Japan is hosting this year’s G7 summit.
“As a priority this year, the G7 will consider how best to help developing countries introduce CBDCs consistent with appropriate standards, including the G7 public policy principle for retail CBDCs,” he said.
The G7 has set common standards for CBDCs but the group is still developing strategies to address digital security, geopolitical divisions, and the risk that CBDCs could destabilize financial markets, Kanda added..
Almost every advanced nation is designing or experimenting with its own CBDC. China issued its digital renminbi for public use in 2021.
Last year’s collapse of FTX, one of the world’s largest crypto exchanges, “was a serious wake-up call” for nations to create common policies, Kanda said.
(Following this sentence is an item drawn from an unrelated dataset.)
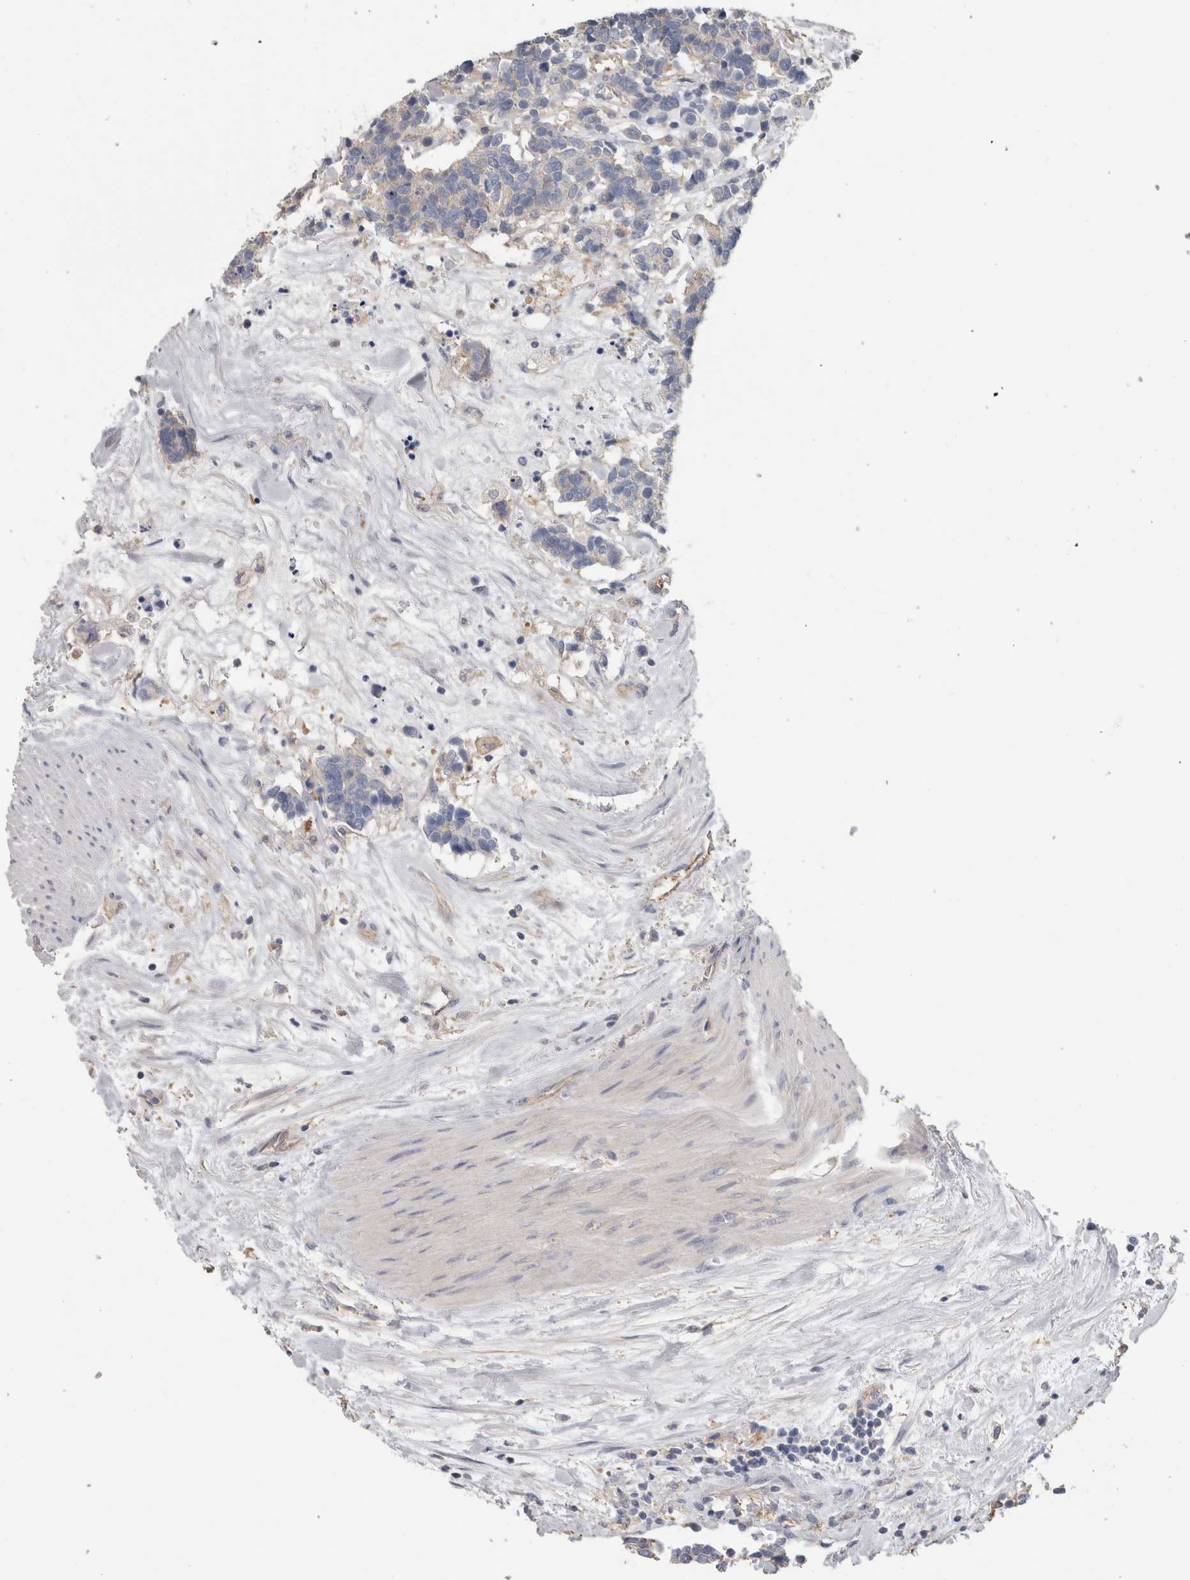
{"staining": {"intensity": "weak", "quantity": "<25%", "location": "cytoplasmic/membranous"}, "tissue": "carcinoid", "cell_type": "Tumor cells", "image_type": "cancer", "snomed": [{"axis": "morphology", "description": "Carcinoma, NOS"}, {"axis": "morphology", "description": "Carcinoid, malignant, NOS"}, {"axis": "topography", "description": "Urinary bladder"}], "caption": "This is a histopathology image of IHC staining of carcinoid, which shows no expression in tumor cells. The staining was performed using DAB (3,3'-diaminobenzidine) to visualize the protein expression in brown, while the nuclei were stained in blue with hematoxylin (Magnification: 20x).", "gene": "SCRN1", "patient": {"sex": "male", "age": 57}}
“For crypto assets, there are diverging views among countries, but consensus is definitely that we need more regulation, particularly after the FTX shock,” he noted.
G7 members include Canada, France, Germany, Italy, Japan, the U.K., and U.S. The European Union also participates.
TRENDPOST: The Trends Journal has noted and predicted that there are incentives for weak currency nations to turn to cryptos. The move by G7 members, with relatively strong currencies, to entice developing countries to turn instead to CBDCs that can be controlled by entrenched financial powers, should come as no surprise. See “CBDC OUT TO PRESERVE STATUS QUO FOR HAVE AND HAVE NOT COUNTRIES, SAYS NEW STUDY” (24 May 2022) and “CRYPTO FLOWING TO DEVELOPING REGIONS” (24 Jan 2023).
The FTX debacle was not born of failures of crypt technology, but of more mundane human corruption that Biden administration regulators conveniently missed as Sam Bankman-Fried funneled money to Democrat coffers during the 2022 election cycle.